Yves Lefebvre, secrétaire général du syndicat Unité-SGP-Police, s'interroge également : "Si quelqu'un refuse de se faire interpeller et si on n'a plus la clé d'étranglement, qu'est-ce qu'on fait ?" "Le ministre aurait dû nous informer avant. Si jeudi [date de la réunion entre Christophe Castaner et les syndicats à Beauvau], on nous dit qu'on la remplace par une meilleure technique d'intervention, on sera preneur. Mais il faudra des mois, voire des années avant que tout le monde y soit formé", estime Yves Lefebvre.
"On se sert de nous comme une variable face à l'opinion publique"
"Il y a les annonces politiques et le réalité du terrain. On dirait que l'on vit dans un monde de bisounours où tout le monde est gentil sauf les policiers qui sont méchants", raille de son côté le secrétaire général de l'Unsa-Police, Philippe Capon.
Lors d'une conférence de presse destinée à répondre aux mises en cause récurrentes des forces de l'ordre pour racisme ou violences, Christophe Castaner a notamment annoncé l'abandon de "la méthode de la prise par le cou, dite de l'étranglement", à la suite de l'affaire Chouviat, un livreur mort à Paris, en janvier 2020, lors de son interpellation.

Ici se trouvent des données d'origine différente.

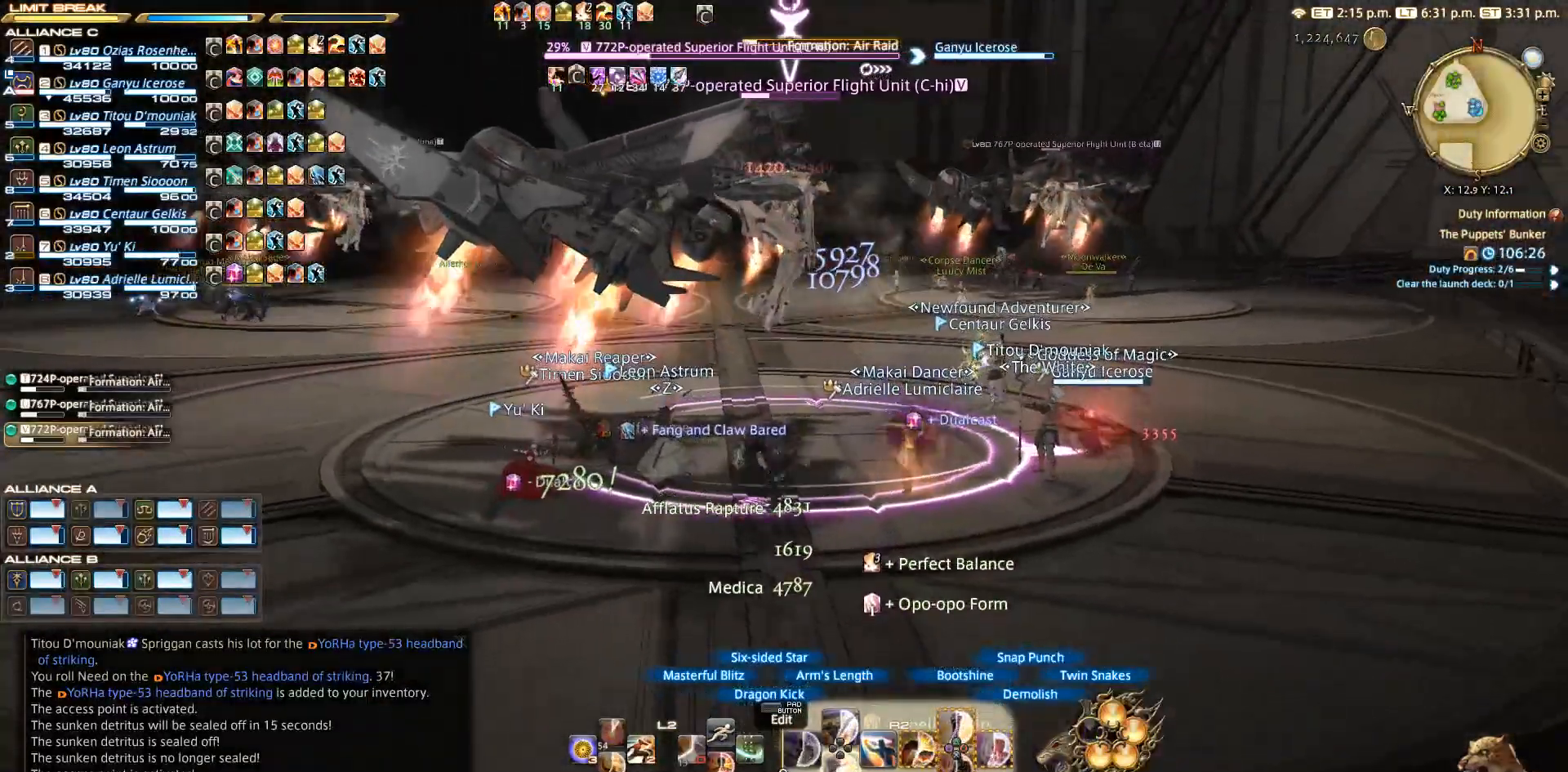
{"buttons": ["R2"], "left_stick": "center", "right_stick": "center", "events": [[33, "right_stick", "up-left"], [67, "DPAD_DOWN", "up"], [133, "right_stick", "center"], [200, "DPAD_DOWN", "down"], [233, "DPAD_DOWN", "up"], [283, "DPAD_DOWN", "down"], [283, "right_stick", "up-left"], [367, "DPAD_DOWN", "up"], [383, "right_stick", "center"]]}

Plus largement, Yves Lefebvre aurait souhaité "que Christophe Castaner réaffirme que l'immense majorité des policiers ne sont pas racistes et sont républicains". "J'ai l'impression qu'on se sert de nous comme une variable face à l'opinion publique."

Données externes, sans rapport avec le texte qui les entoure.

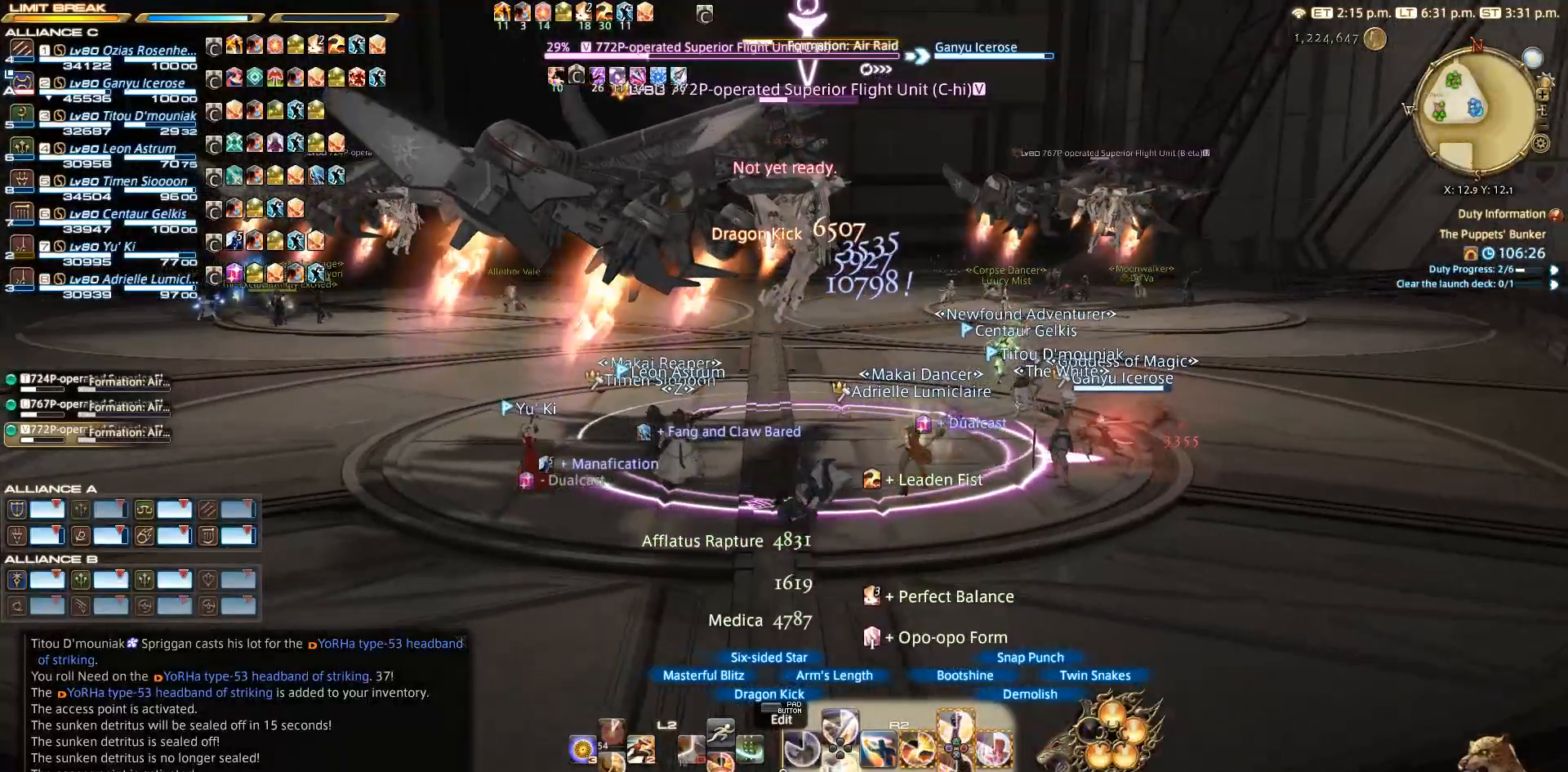
{"buttons": ["R2", "DPAD_DOWN"], "left_stick": "center", "right_stick": "center", "events": [[233, "DPAD_DOWN", "down"]]}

"Le policier a le droit à la présomption d'innocence"
"Toutes les annonces ne sont pas contestables, en particulier celles participant à la lutte contre le racisme, mais on a le sentiment d'être des victimes expiatoires. On sent une fébrilité du politique", remarque pour sa part Patrice Ribeiro, secrétaire général du syndicat Synergies-Officiers.
Frédéric Lagache s'inquiète en outre des propos du ministre sur les suspensions d'agents en cas de "suspicions de racisme" avérées. "Soit c'est avéré, soit c'est une suspicion. Mais en tout cas, le policier a le droit à la présomption d'innocence comme tout un chacun. Il faut attendre la fin de l'enquête avant de suspendre. On n'est pas des sous-citoyens".